Wednesday, June 20, 2007

Happy Summer!

Its hammock time!

The Unexamined Life Is Not Worth Living

I was originally going to start my blog with this statement and follow with some glib comments on how I was really going to have to start living now that I would be needing something to examine as blog fodder.
Being more conscientious than scholarly, (my incomplete education is definitely a subject for future exploration) I wanted to find where this quote came from. I've heard it all my life. If I needed to make a guess, I would have been inclined to say some dead white guy from Great Britain. Wrong!
I found out that it was none other than Socrates. (I was right on the dead white guy part, but missed on Greece. Dang). He had been found guilty of heresy and sedition and had been given the opportunity to sort of plead his case a little and maybe NOT get the death penalty. In the end, he chooses death over having to keep quiet on the things he believed strongly about and used those words to explain his decision.

WooHoo! Heresy AND sedition! How totally appropriate for my blog. Free thinker! Champion of Truth! I love it! Thanks Socrates! (And you KNOW I'm saying his name like in Bill and Ted's Excellent Adventure, right?).

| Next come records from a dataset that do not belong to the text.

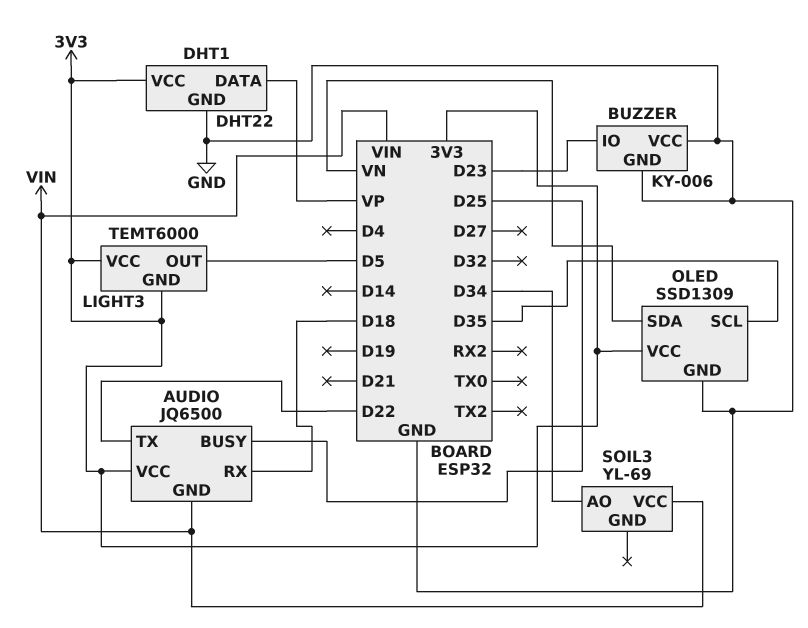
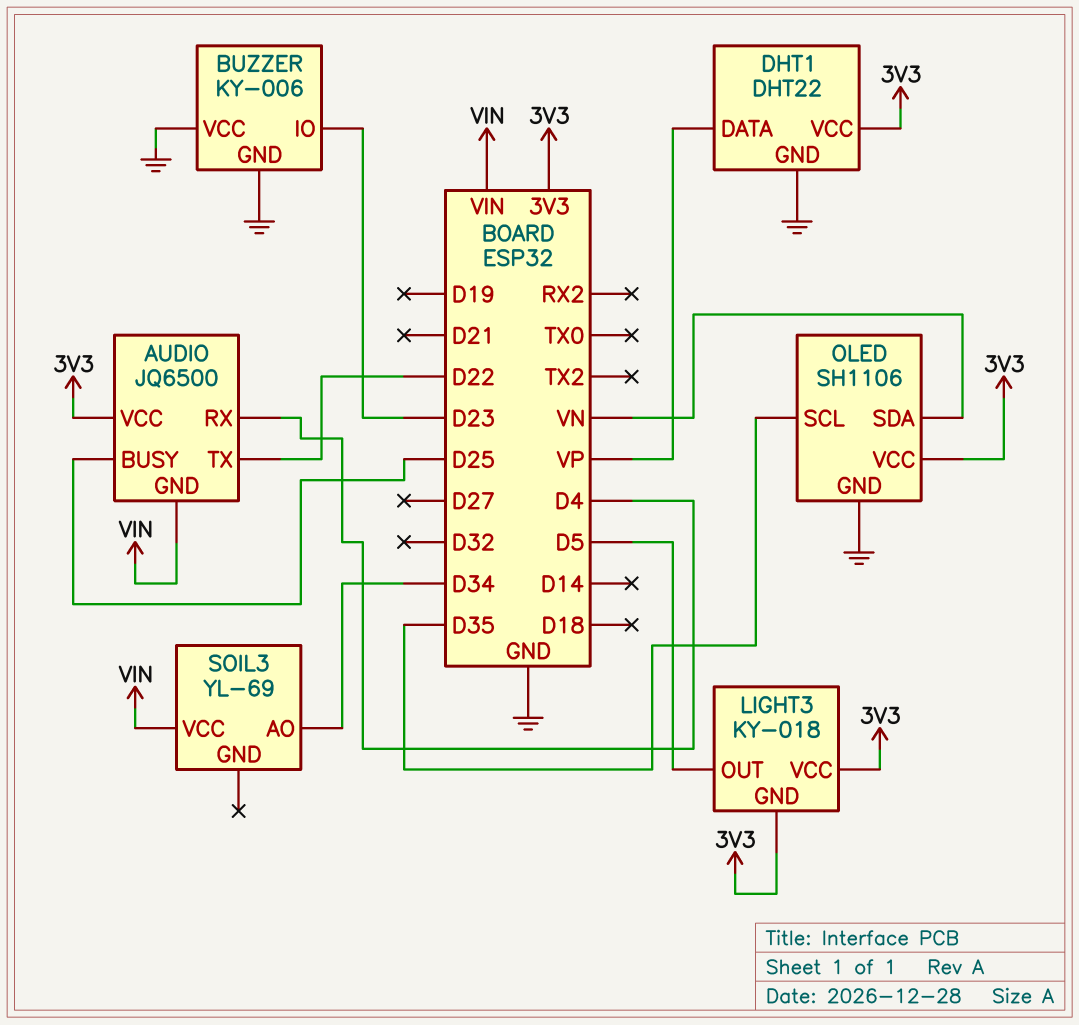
AUDIO pin RX: D18 -> D4
LIGHT3: TEMT6000 -> KY-018
OLED: SSD1309 -> SH1106

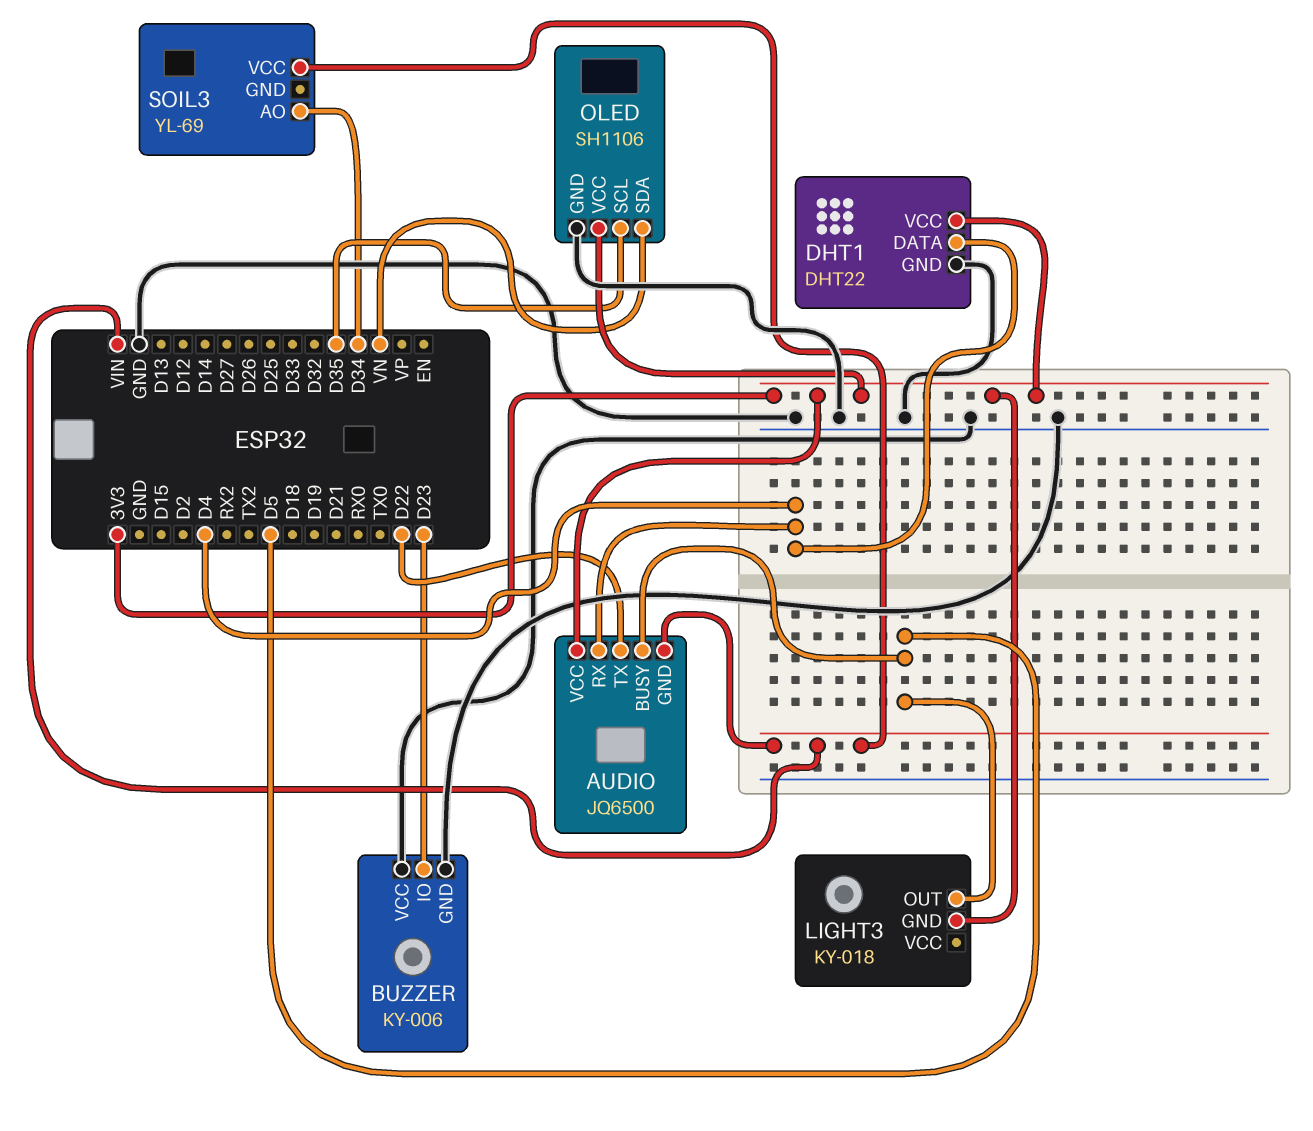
AUDIO pin BUSY: D25 -> D5
DHT1 pin DATA: VP -> D4
LIGHT3 pin VCC: 3V3 -> none

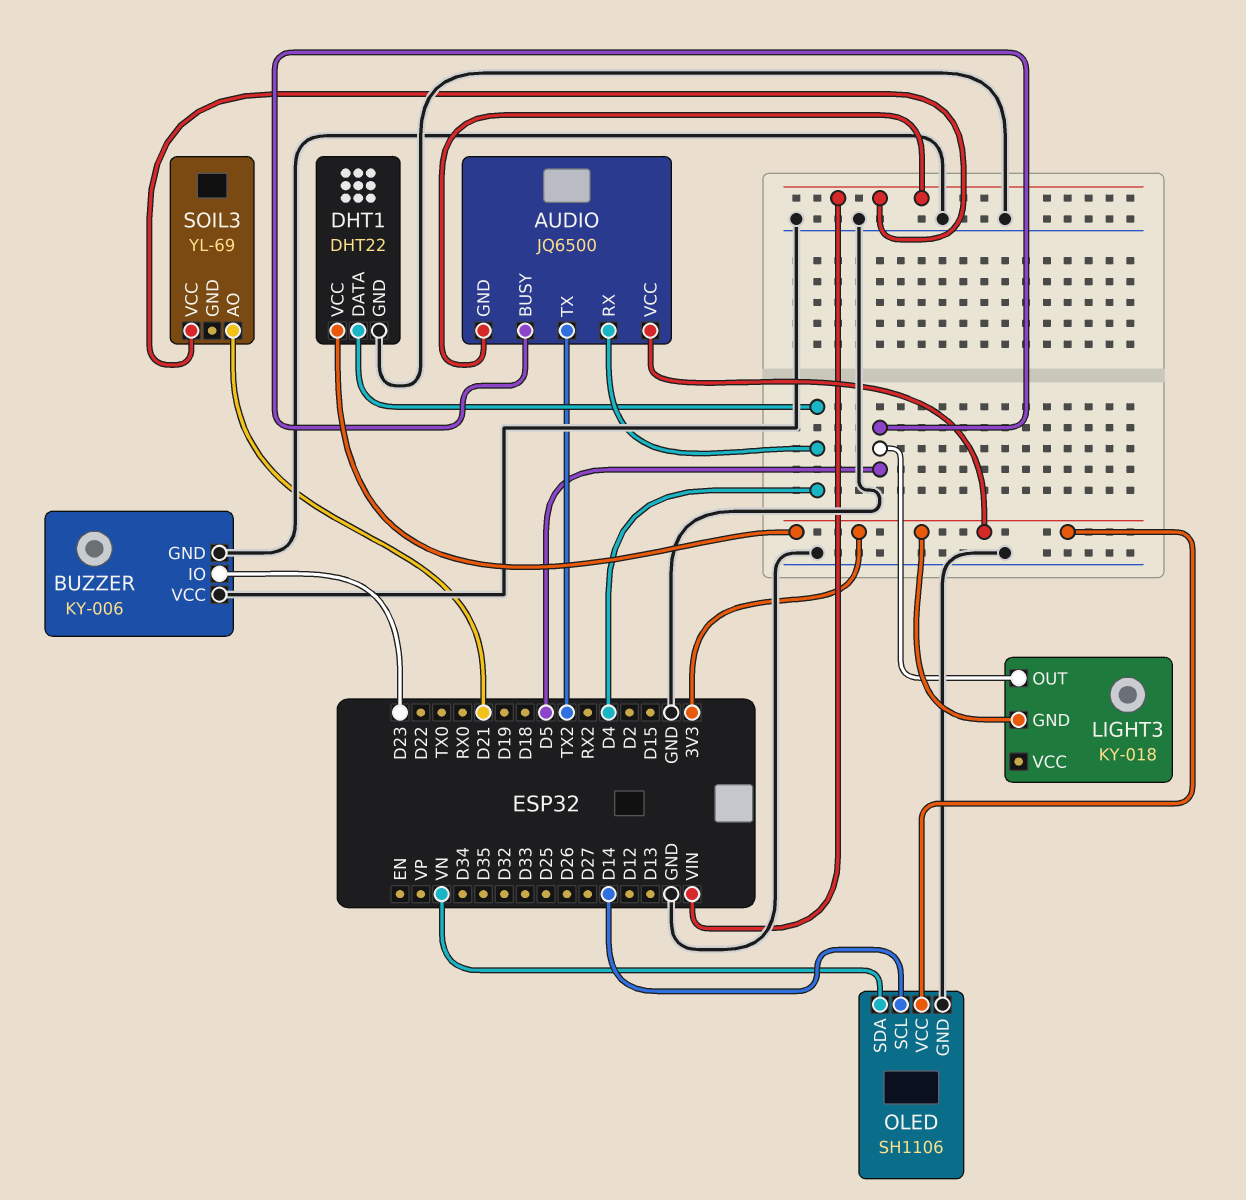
AUDIO pin TX: D22 -> TX2
OLED pin SCL: D35 -> D14
SOIL3 pin AO: D34 -> D21

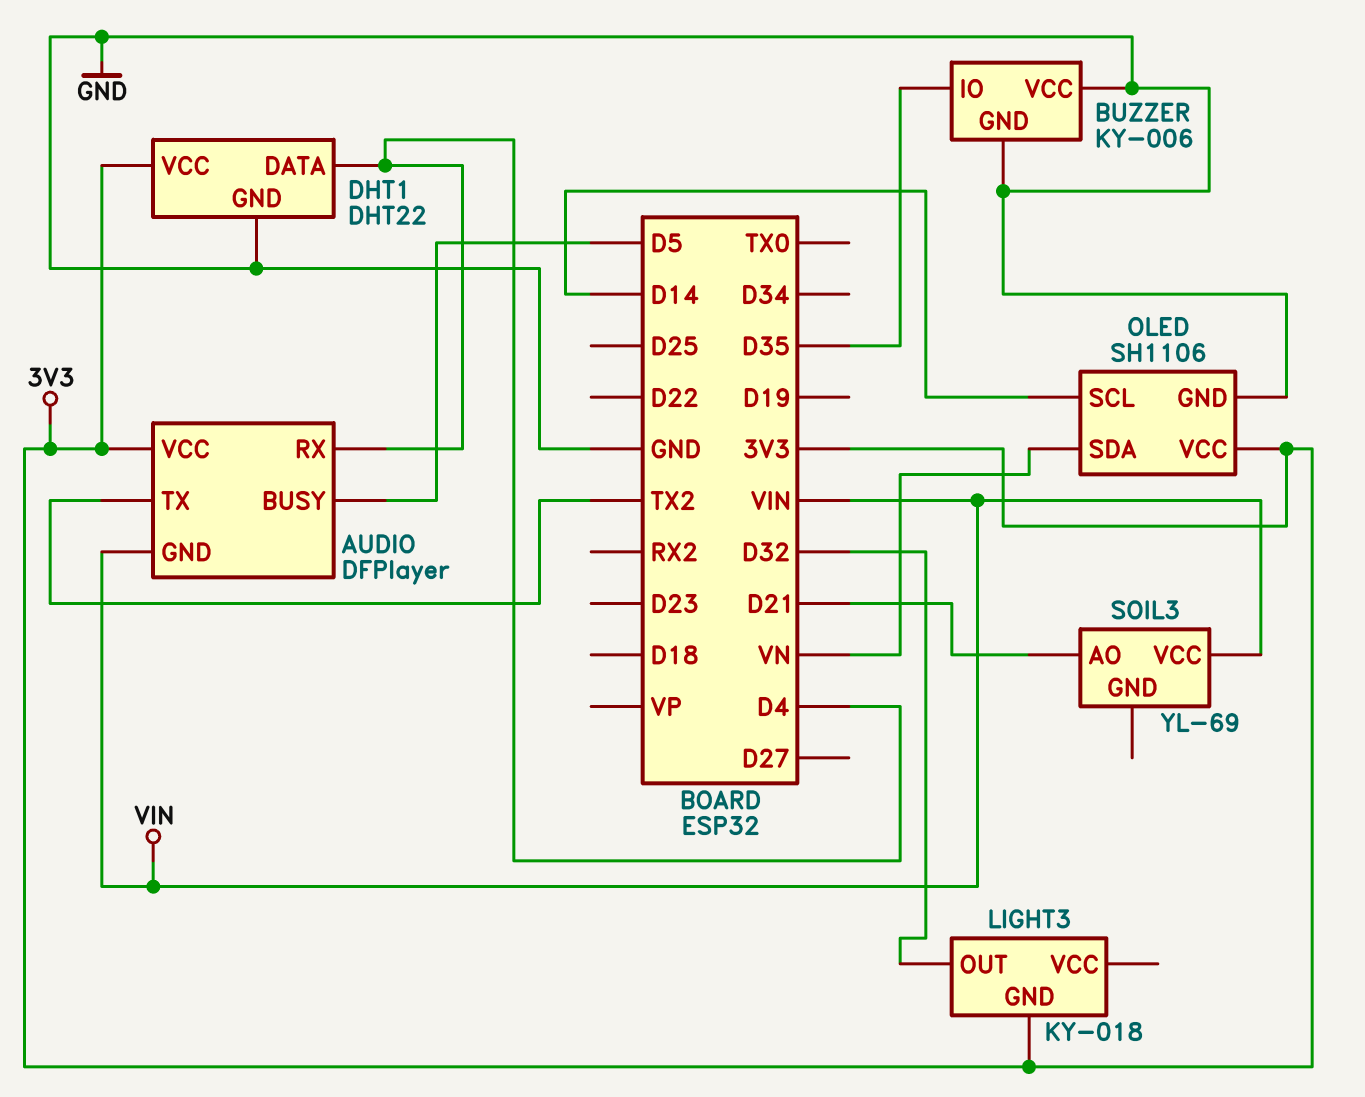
AUDIO: JQ6500 -> DFPlayer
BUZZER pin IO: D23 -> D35
LIGHT3 pin OUT: D5 -> D32

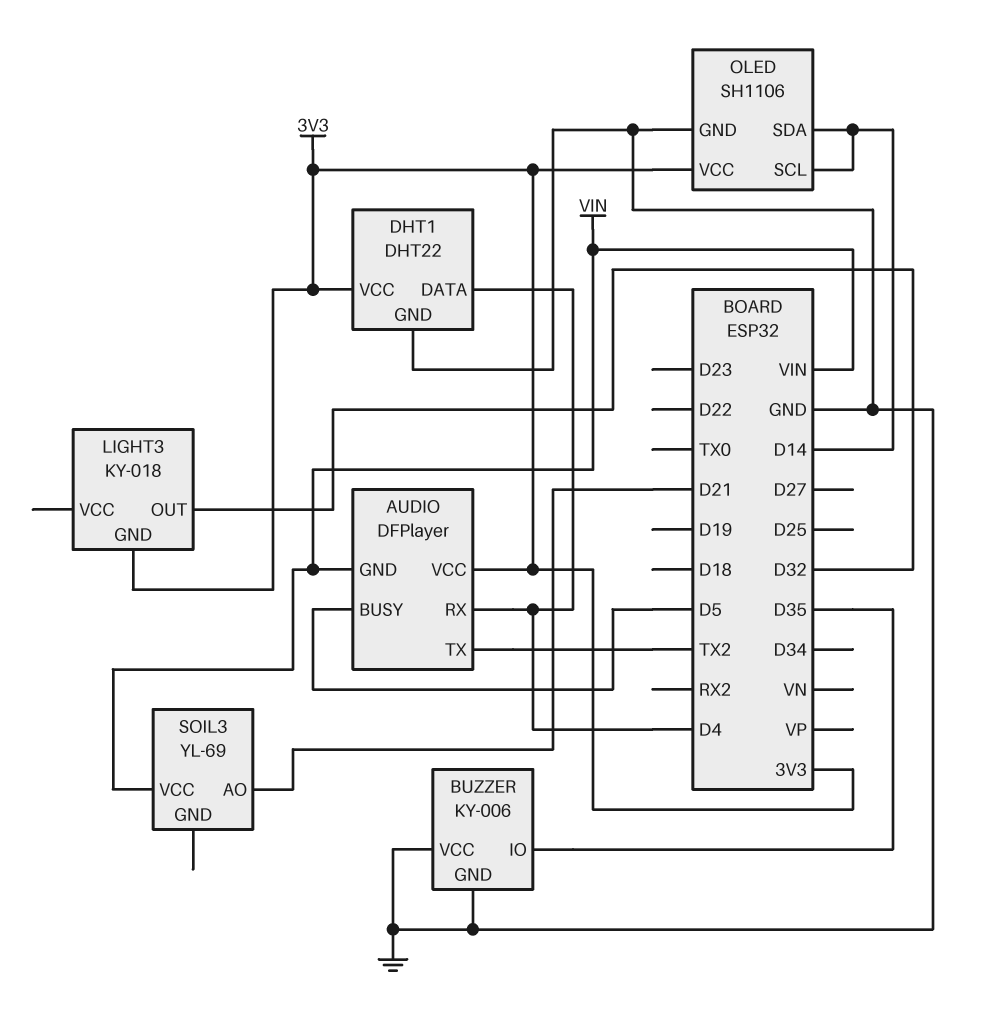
OLED pin SDA: VN -> D14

I wish I had it in me to write about such lofty topics. I'll leave that to the guys over at TheOnion. Nah, my lil' blog is going to mostly be about food, music, home improvements and the general weird things that happen in the course of daily life. Oh, and probably a little...well, maybe a lot of angst-y, conflicted musings on Milwaukee, Wisconsin, my erstwhile home. However, if heresy and sedition need to be discussed, you'll hear it here first. Just no hemlock chaser for me, thank you.

Welcome to my little place in the ether. I hope you like it and come back to visit often.